§ **Directions**: Which lines in the rows contain the string "Dach", with uppercase and lowercase counting as different? Pull out each of those lines in full.

§ **Input data**:
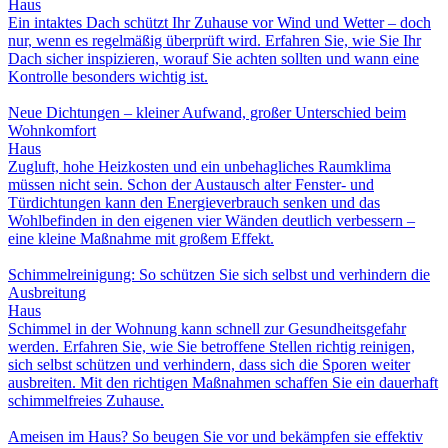
Haus
Ein intaktes Dach schützt Ihr Zuhause vor Wind und Wetter – doch
nur, wenn es regelmäßig überprüft wird. Erfahren Sie, wie Sie Ihr
Dach sicher inspizieren, worauf Sie achten sollten und wann eine
Kontrolle besonders wichtig ist.
Neue Dichtungen – kleiner Aufwand, großer Unterschied beim
Wohnkomfort
Haus
Zugluft, hohe Heizkosten und ein unbehagliches Raumklima
müssen nicht sein. Schon der Austausch alter Fenster- und
Türdichtungen kann den Energieverbrauch senken und das
Wohlbefinden in den eigenen vier Wänden deutlich verbessern –
eine kleine Maßnahme mit großem Effekt.
Schimmelreinigung: So schützen Sie sich selbst und verhindern die
Ausbreitung
Haus
Schimmel in der Wohnung kann schnell zur Gesundheitsgefahr
werden. Erfahren Sie, wie Sie betroffene Stellen richtig reinigen,
sich selbst schützen und verhindern, dass sich die Sporen weiter
ausbreiten. Mit den richtigen Maßnahmen schaffen Sie ein dauerhaft
schimmelfreies Zuhause.
Ameisen im Haus? So beugen Sie vor und bekämpfen sie effektiv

§ **Answer box**:
Ein intaktes Dach schützt Ihr Zuhause vor Wind und Wetter – doch
Dach sicher inspizieren, worauf Sie achten sollten und wann eine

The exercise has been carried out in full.